For getting Dump data, refer to: Synchronous Dump Step and Asynchronous Dump Step.
For analyzig Dump data, refer to: Synchronous Dump Data Analysis Sample and Asynchronous Dump Data Analysis Sample
See Dump for details.
Performance Issues
Profiler can record information such as operator time consumption during the training and inference process into a file, and mainly provides the host execution of the framework, as well as the Profiler analysis function of operator execution to help users debug neural network performance more efficiently. For more details, refer to Ascend Performance Profiling.
Dynamic and Static Graphs
Currently, there are two execution modes of a mainstream deep learning framework: a static graph mode (Graph) and a dynamic graph mode (PyNative).
In static graph mode, when the program is built and executed, the graph structure of the neural network is generated first, and then the computation operations involved in the graph are performed. Therefore, in static graph mode, the compiler can achieve better execution performance by using technologies such as graph optimization, which facilitates large-scale deployment and cross-platform running.
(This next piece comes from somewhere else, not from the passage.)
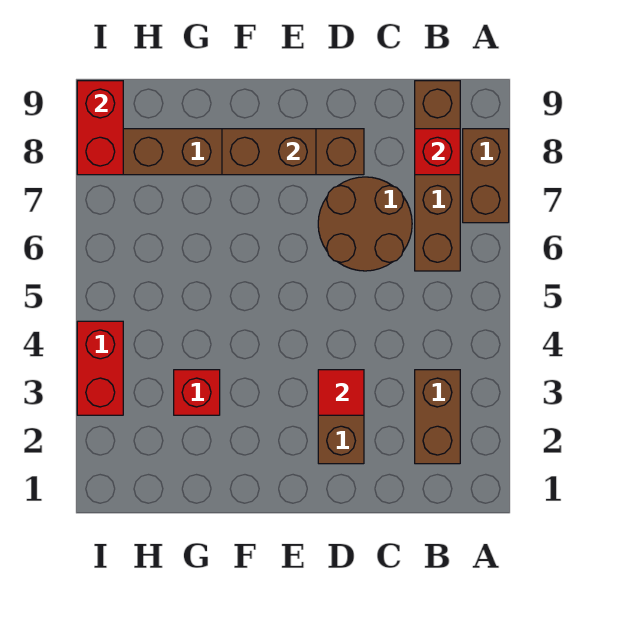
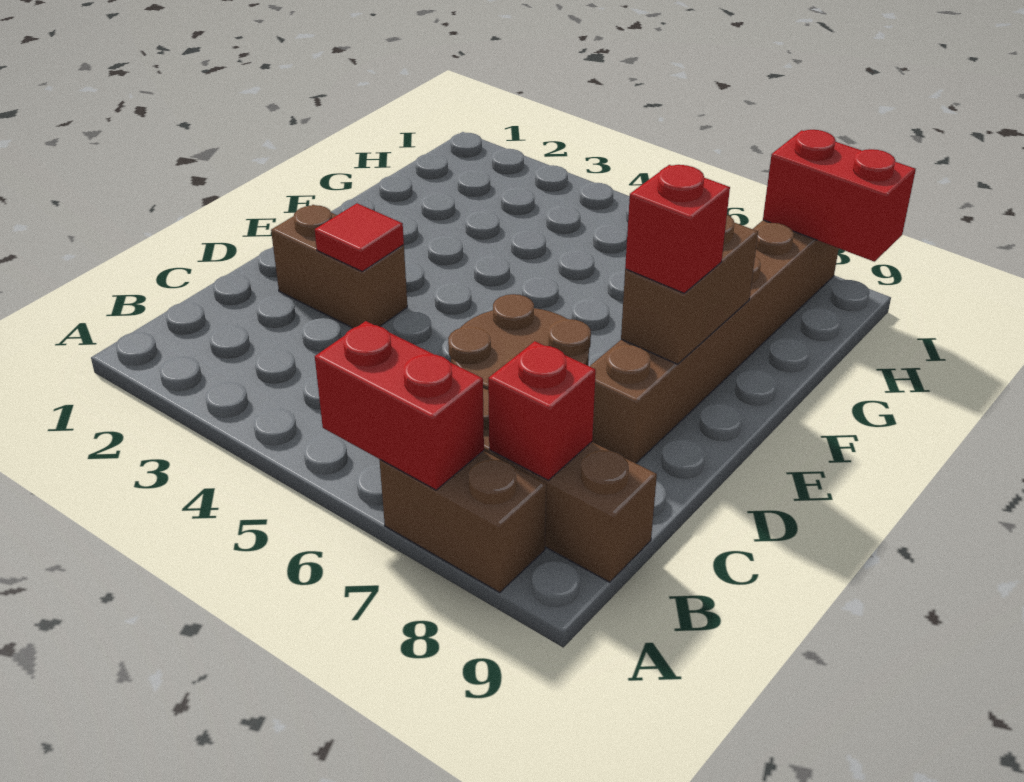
brown 1x2 brick [415,370,460,464] -> none
red 1x1 brick [174,370,220,415] -> red 1x1 brick moved to [625,165,730,293]
red 1x2 brick [77,321,123,415] -> red 1x2 brick moved to [315,321,484,490]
In dynamic graph mode, the program is executed line by line according to the code writing sequence. In the forward execution process, the backward execution graph is dynamically generated according to the backward propagation principle. In this mode, the compiler delivers the operators in the neural network to the device one by one for computing, facilitating users to build and debug the neural network model.
Calling the Custom Class
In static graph mode, you can use jit_class
to modify a custom class. You can create and call an instance of the custom class, and obtain its attributes and methods.
jit_class
is applied to the static graph mode to expand the support scope of static graph compilation syntax. In dynamic graph mode, that is, PyNative mode, the use of jit_class
does not affect the execution logic of PyNative mode.
Automatic Differential
Automatic differentiation can calculate a derivative value of a derivative function at a certain point, which is a generalization of backward propagation algorithms. The main problem solved by automatic differential is to decompose a complex mathematical operation into a series of simple basic operations. This function shields a large number of derivative details and processes from users, greatly reducing the threshold for using the framework.
Mixed Precision
Generally, when a neural network model is trained, the default data type is FP32. In recent years, to accelerate training time, reduce memory occupied during network training, and store a trained model with same precision, more and more mixed-precision training methods are proposed in the industry. The mixed-precision training herein means that both single precision (FP32) and half precision (FP16) are used in a training process.
Auto Augmentation
MindSpore not only allows you to customize data augmentation, but also provides an automatic data augmentation mode to automatically perform data augmentation on images based on specific policies.
Gradient Accumulation
Gradient accumulation is a method of splitting data samples for training neural networks into several small batches by batch and then calculating the batches in sequence. The purpose is to solve the out of memory (OOM) problem that the neural network cannot be trained or the network model cannot be loaded due to insufficient memory.
Golden Stick
MindSpore Golden Stick is a model compression algorithm set jointly designed and developed by Huawei Noah's team and Huawei MindSpore team. It contains basic quantization and pruning methods.